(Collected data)
■ ■ ■ ■ ■

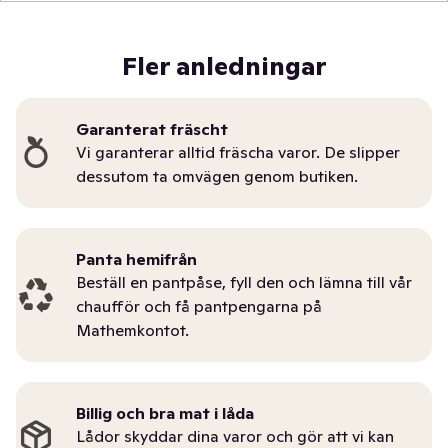
Fler anledningar
Garanterat fräscht
Vi garanterar alltid fräscha varor. De slipper
dessutom ta omvägen genom butiken.
Panta hemifrån
Beställ en pantpåse, fyll den och lämna till vår
chaufför och få pantpengarna på
Mathemkontot.
Billig och bra mat i låda
Lådor skyddar dina varor och gör att vi kan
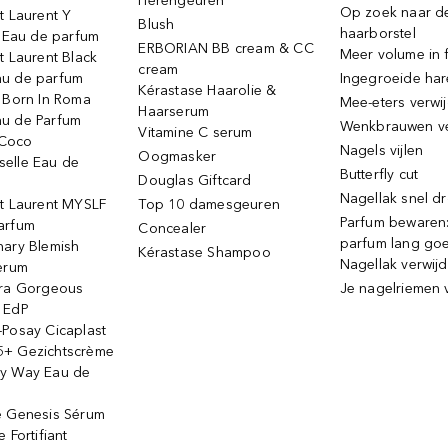
Herengeuren
Op zoek naar d
t Laurent Y
Blush
haarborstel
e Eau de parfum
ERBORIAN BB cream & CC
Meer volume in f
t Laurent Black
cream
u de parfum
Ingegroeide ha
Kérastase Haarolie &
o Born In Roma
Mee-eters verwi
Haarserum
u de Parfum
Wenkbrauwen v
Vitamine C serum
Coco
Nagels vijlen
Oogmasker
elle Eau de
Butterfly cut
Douglas Giftcard
Nagellak snel d
nt Laurent MYSLF
Top 10 damesgeuren
Parfum bewaren:
arfum
Concealer
parfum lang go
nary Blemish
Kérastase Shampoo
Nagellak verwij
serum
ora Gorgeous
Je nagelriemen 
 EdP
-Posay Cicaplast
+ Gezichtscrème
y Way Eau de
e Genesis Sérum
 Fortifiant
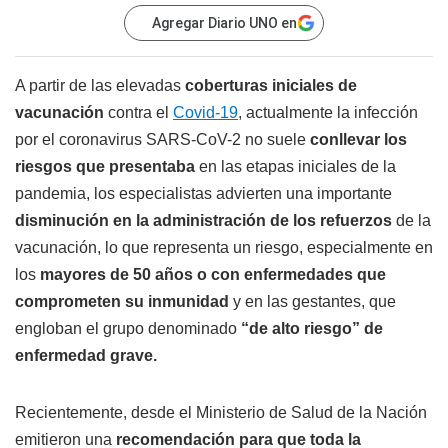
Agregar Diario UNO en
A partir de las elevadas
coberturas iniciales de
vacunación
contra el
Covid-19
, actualmente la infección
por el coronavirus SARS-CoV-2 no suele
conllevar los
riesgos que presentaba
en las etapas iniciales de la
pandemia, los especialistas advierten una importante
disminución en la administración de los refuerzos
de la
vacunación, lo que representa un riesgo, especialmente en
los
mayores de 50 años o con enfermedades que
comprometen su inmunidad
y en las gestantes, que
engloban el grupo denominado
“de alto riesgo” de
enfermedad grave.
Recientemente, desde el Ministerio de Salud de la Nación
emitieron una
recomendación para que toda la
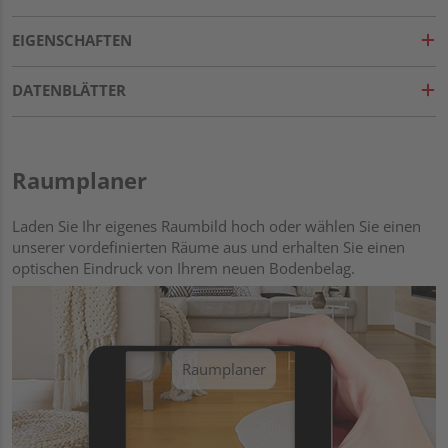
EIGENSCHAFTEN
DATENBLÄTTER
Raumplaner
Laden Sie Ihr eigenes Raumbild hoch oder wählen Sie einen
unserer vordefinierten Räume aus und erhalten Sie einen
optischen Eindruck von Ihrem neuen Bodenbelag.
Raumplaner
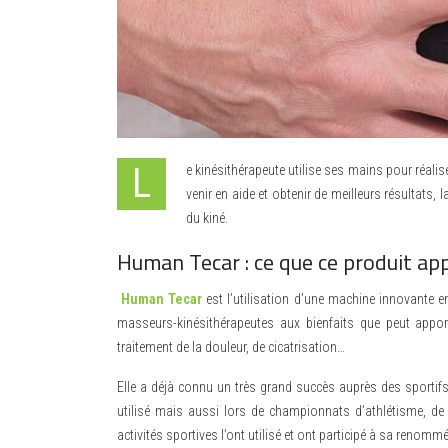
Le kinésithérapeute utilise ses mains pour réaliser les thérapies manuelles afin de soulager les douleurs et maux de ses patients. Pour leur
venir en aide et obtenir de meilleurs résultats,
du kiné.
Human Tecar : ce que ce produit ap
Human Tecar
est l’utilisation d’une machine innovante 
masseurs-kinésithérapeutes aux bienfaits que peut appor
traitement de la douleur, de cicatrisation…
Elle a déjà connu un très grand succès auprès des sportifs
utilisé mais aussi lors de championnats d’athlétisme, de
activités sportives l’ont utilisé et ont participé à sa renom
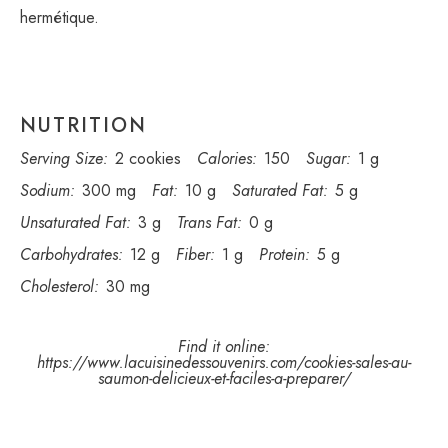
hermétique.
NUTRITION
Serving Size:
2 cookies
Calories:
150
Sugar:
1 g
Sodium:
300 mg
Fat:
10 g
Saturated Fat:
5 g
Unsaturated Fat:
3 g
Trans Fat:
0 g
Carbohydrates:
12 g
Fiber:
1 g
Protein:
5 g
Cholesterol:
30 mg
Find it online
:
https://www.lacuisinedessouvenirs.com/cookies-sales-au-
saumon-delicieux-et-faciles-a-preparer/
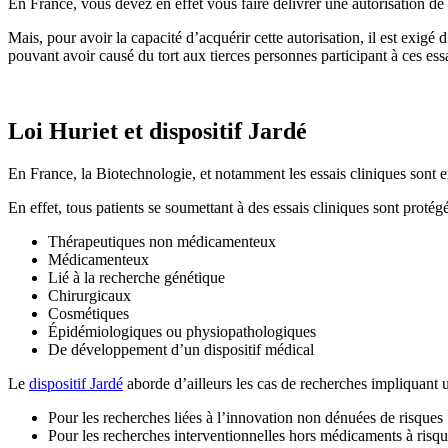
En France, vous devez en effet vous faire délivrer une autorisation de 
Mais, pour avoir la capacité d’acquérir cette autorisation, il est exigé
pouvant avoir causé du tort aux tierces personnes participant à ces essa
Loi Huriet et dispositif Jardé
En France, la Biotechnologie, et notamment les essais cliniques sont e
En effet, tous patients se soumettant à des essais cliniques sont protég
Thérapeutiques non médicamenteux
Médicamenteux
Lié à la recherche génétique
Chirurgicaux
Cosmétiques
Épidémiologiques ou physiopathologiques
De développement d’un dispositif médical
Le
dispositif Jardé
aborde d’ailleurs les cas de recherches impliquant 
Pour les recherches liées à l’innovation non dénuées de risques
Pour les recherches interventionnelles hors médicaments à risq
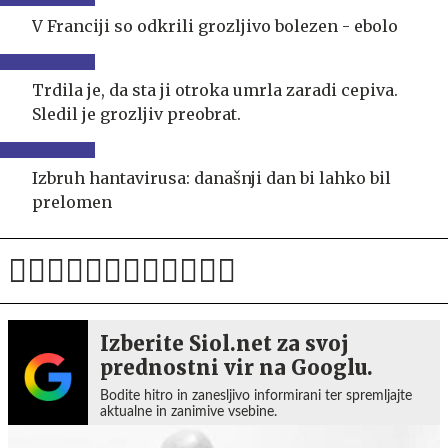
V Franciji so odkrili grozljivo bolezen - ebolo
Trdila je, da sta ji otroka umrla zaradi cepiva.
Sledil je grozljiv preobrat.
Izbruh hantavirusa: današnji dan bi lahko bil
prelomen
Izberite Siol.net za svoj
prednostni vir na Googlu.
Bodite hitro in zanesljivo informirani ter spremljajte
aktualne in zanimive vsebine.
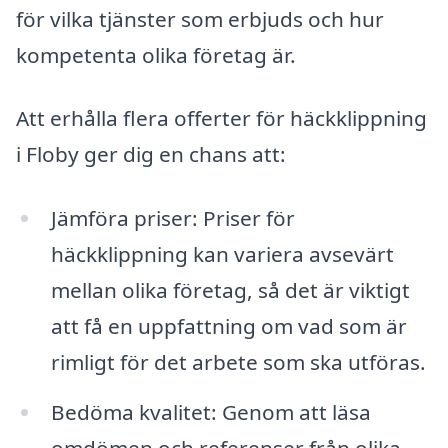
för vilka tjänster som erbjuds och hur
kompetenta olika företag är.
Att erhålla flera offerter för häckklippning
i Floby ger dig en chans att:
Jämföra priser: Priser för
häckklippning kan variera avsevärt
mellan olika företag, så det är viktigt
att få en uppfattning om vad som är
rimligt för det arbete som ska utföras.
Bedöma kvalitet: Genom att läsa
omdömen och referenser från olika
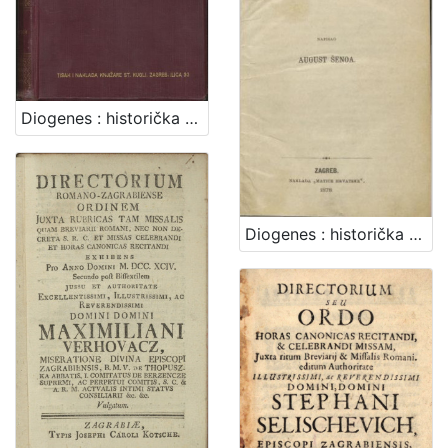
Diogenes : historička pripoviest XVIII. vieka / August Šenoa
Diogenes : historička pripoviest XVIII. vieka / napisao August Šenoa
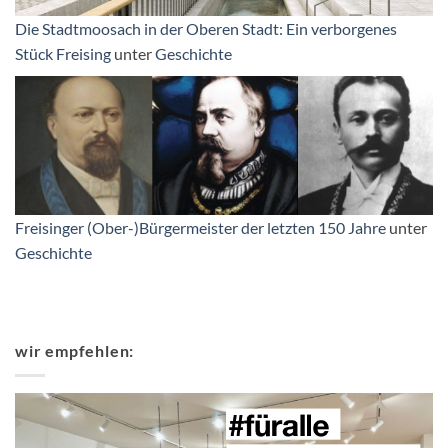
Die Stadtmoosach in der Oberen Stadt: Ein verborgenes
Stück Freising
unter
Geschichte
Freisinger (Ober-)Bürgermeister der letzten 150 Jahre
unter
Geschichte
wir empfehlen:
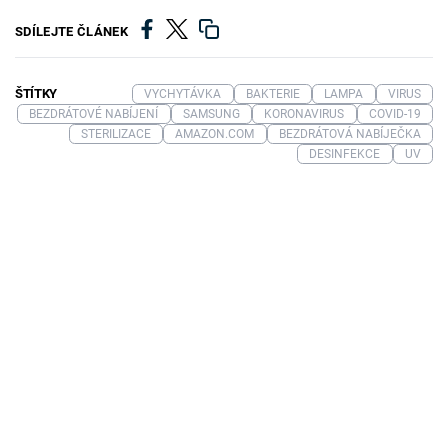
SDÍLEJTE ČLÁNEK
ŠTÍTKY
VYCHYTÁVKA
BAKTERIE
LAMPA
VIRUS
BEZDRÁTOVÉ NABÍJENÍ
SAMSUNG
KORONAVIRUS
COVID-19
STERILIZACE
AMAZON.COM
BEZDRÁTOVÁ NABÍJEČKA
DESINFEKCE
UV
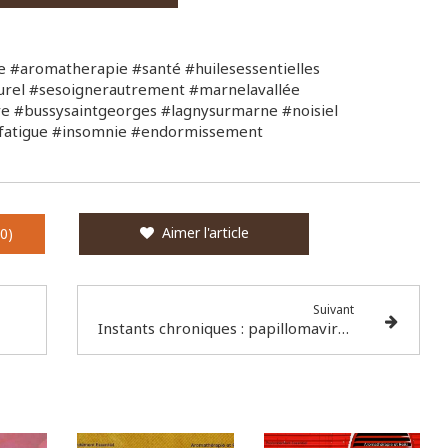
 #aromatherapie #santé #huilesessentielles
turel #sesoignerautrement #marnelavallée
e #bussysaintgeorges #lagnysurmarne #noisiel
#fatigue #insomnie #endormissement
Aimer l'article
0)
Suivant
Instants chroniques : papillomavirus (HPV), un virus très commun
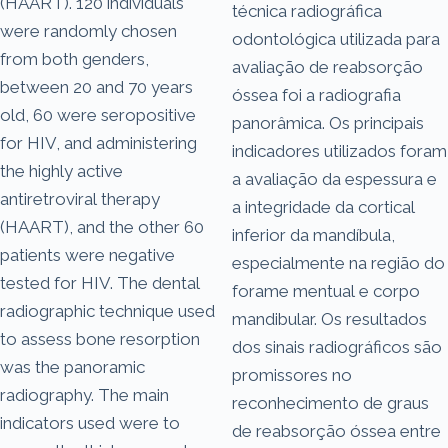
(HAART). 120 individuals
técnica radiográfica
were randomly chosen
odontológica utilizada para
from both genders,
avaliação de reabsorção
between 20 and 70 years
óssea foi a radiografia
old, 60 were seropositive
panorâmica. Os principais
for HIV, and administering
indicadores utilizados foram
the highly active
a avaliação da espessura e
antiretroviral therapy
a integridade da cortical
(HAART), and the other 60
inferior da mandíbula,
patients were negative
especialmente na região do
tested for HIV. The dental
forame mentual e corpo
radiographic technique used
mandibular. Os resultados
to assess bone resorption
dos sinais radiográficos são
was the panoramic
promissores no
radiography. The main
reconhecimento de graus
indicators used were to
de reabsorção óssea entre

■ ■ ■ ■ ■

WHAT TO WORK ON –
Please retype every record above exactly, leaving out the pictures.

WRITTEN ANSWER –
Fler anledningar
Garanterat fräscht
Vi garanterar alltid fräscha varor. De slipper
dessutom ta omvägen genom butiken.
Panta hemifrån
Beställ en pantpåse, fyll den och lämna till vår
chaufför och få pantpengarna på
Mathemkontot.
Billig och bra mat i låda
Lådor skyddar dina varor och gör att vi kan
Herengeuren
Op zoek naar d
t Laurent Y
Blush
haarborstel
e Eau de parfum
ERBORIAN BB cream & CC
Meer volume in f
t Laurent Black
cream
u de parfum
Ingegroeide ha
Kérastase Haarolie &
o Born In Roma
Mee-eters verwi
Haarserum
u de Parfum
Wenkbrauwen v
Vitamine C serum
Coco
Nagels vijlen
Oogmasker
elle Eau de
Butterfly cut
Douglas Giftcard
Nagellak snel d
nt Laurent MYSLF
Top 10 damesgeuren
Parfum bewaren:
arfum
Concealer
parfum lang go
nary Blemish
Kérastase Shampoo
Nagellak verwij
serum
ora Gorgeous
Je nagelriemen 
 EdP
-Posay Cicaplast
+ Gezichtscrème
y Way Eau de
e Genesis Sérum
 Fortifiant
Agregar Diario UNO en
A partir de las elevadas
coberturas iniciales de
vacunación
contra el
Covid-19
, actualmente la infección
por el coronavirus SARS-CoV-2 no suele
conllevar los
riesgos que presentaba
en las etapas iniciales de la
pandemia, los especialistas advierten una importante
disminución en la administración de los refuerzos
de la
vacunación, lo que representa un riesgo, especialmente en
los
mayores de 50 años o con enfermedades que
comprometen su inmunidad
y en las gestantes, que
engloban el grupo denominado
“de alto riesgo” de
enfermedad grave.
Recientemente, desde el Ministerio de Salud de la Nación
emitieron una
recomendación para que toda la
EIGENSCHAFTEN
DATENBLÄTTER
Raumplaner
Laden Sie Ihr eigenes Raumbild hoch oder wählen Sie einen
unserer vordefinierten Räume aus und erhalten Sie einen
optischen Eindruck von Ihrem neuen Bodenbelag.
Raumplaner
Le kinésithérapeute utilise ses mains pour réaliser les thérapies manuelles afin de soulager les douleurs et maux de ses patients. Pour leur
venir en aide et obtenir de meilleurs résultats,
du kiné.
Human Tecar : ce que ce produit ap
Human Tecar
est l’utilisation d’une machine innovante 
masseurs-kinésithérapeutes aux bienfaits que peut appor
traitement de la douleur, de cicatrisation…
Elle a déjà connu un très grand succès auprès des sportifs
utilisé mais aussi lors de championnats d’athlétisme, de
activités sportives l’ont utilisé et ont participé à sa renom
hermétique.
NUTRITION
Serving Size:
2 cookies
Calories:
150
Sugar:
1 g
Sodium:
300 mg
Fat:
10 g
Saturated Fat:
5 g
Unsaturated Fat:
3 g
Trans Fat:
0 g
Carbohydrates:
12 g
Fiber:
1 g
Protein:
5 g
Cholesterol:
30 mg
Find it online
:
https://www.lacuisinedessouvenirs.com/cookies-sales-au-
saumon-delicieux-et-faciles-a-preparer/
En France, vous devez en effet vous faire délivrer une autorisation de 
Mais, pour avoir la capacité d’acquérir cette autorisation, il est exigé
pouvant avoir causé du tort aux tierces personnes participant à ces essa
Loi Huriet et dispositif Jardé
En France, la Biotechnologie, et notamment les essais cliniques sont e
En effet, tous patients se soumettant à des essais cliniques sont protég
Thérapeutiques non médicamenteux
Médicamenteux
Lié à la recherche génétique
Chirurgicaux
Cosmétiques
Épidémiologiques ou physiopathologiques
De développement d’un dispositif médical
Le
dispositif Jardé
aborde d’ailleurs les cas de recherches impliquant 
Pour les recherches liées à l’innovation non dénuées de risques
Pour les recherches interventionnelles hors médicaments à risq
V Franciji so odkrili grozljivo bolezen - ebolo
Trdila je, da sta ji otroka umrla zaradi cepiva.
Sledil je grozljiv preobrat.
Izbruh hantavirusa: današnji dan bi lahko bil
prelomen
Izberite Siol.net za svoj
prednostni vir na Googlu.
Bodite hitro in zanesljivo informirani ter spremljajte
aktualne in zanimive vsebine.
för vilka tjänster som erbjuds och hur
kompetenta olika företag är.
Att erhålla flera offerter för häckklippning
i Floby ger dig en chans att:
Jämföra priser: Priser för
häckklippning kan variera avsevärt
mellan olika företag, så det är viktigt
att få en uppfattning om vad som är
rimligt för det arbete som ska utföras.
Bedöma kvalitet: Genom att läsa
omdömen och referenser från olika
Diogenes : historička pripoviest XVIII. vieka / August Šenoa
Diogenes : historička pripoviest XVIII. vieka / napisao August Šenoa
Die Stadtmoosach in der Oberen Stadt: Ein verborgenes
Stück Freising
unter
Geschichte
Freisinger (Ober-)Bürgermeister der letzten 150 Jahre
unter
Geschichte
wir empfehlen:
SDÍLEJTE ČLÁNEK
ŠTÍTKY
VYCHYTÁVKA
BAKTERIE
LAMPA
VIRUS
BEZDRÁTOVÉ NABÍJENÍ
SAMSUNG
KORONAVIRUS
COVID-19
STERILIZACE
AMAZON.COM
BEZDRÁTOVÁ NABÍJEČKA
DESINFEKCE
UV
 #aromatherapie #santé #huilesessentielles
turel #sesoignerautrement #marnelavallée
e #bussysaintgeorges #lagnysurmarne #noisiel
#fatigue #insomnie #endormissement
Aimer l'article
0)
Suivant
Instants chroniques : papillomavirus (HPV), un virus très commun
(HAART). 120 individuals
técnica radiográfica
were randomly chosen
odontológica utilizada para
from both genders,
avaliação de reabsorção
between 20 and 70 years
óssea foi a radiografia
old, 60 were seropositive
panorâmica. Os principais
for HIV, and administering
indicadores utilizados foram
the highly active
a avaliação da espessura e
antiretroviral therapy
a integridade da cortical
(HAART), and the other 60
inferior da mandíbula,
patients were negative
especialmente na região do
tested for HIV. The dental
forame mentual e corpo
radiographic technique used
mandibular. Os resultados
to assess bone resorption
dos sinais radiográficos são
was the panoramic
promissores no
radiography. The main
reconhecimento de graus
indicators used were to
de reabsorção óssea entre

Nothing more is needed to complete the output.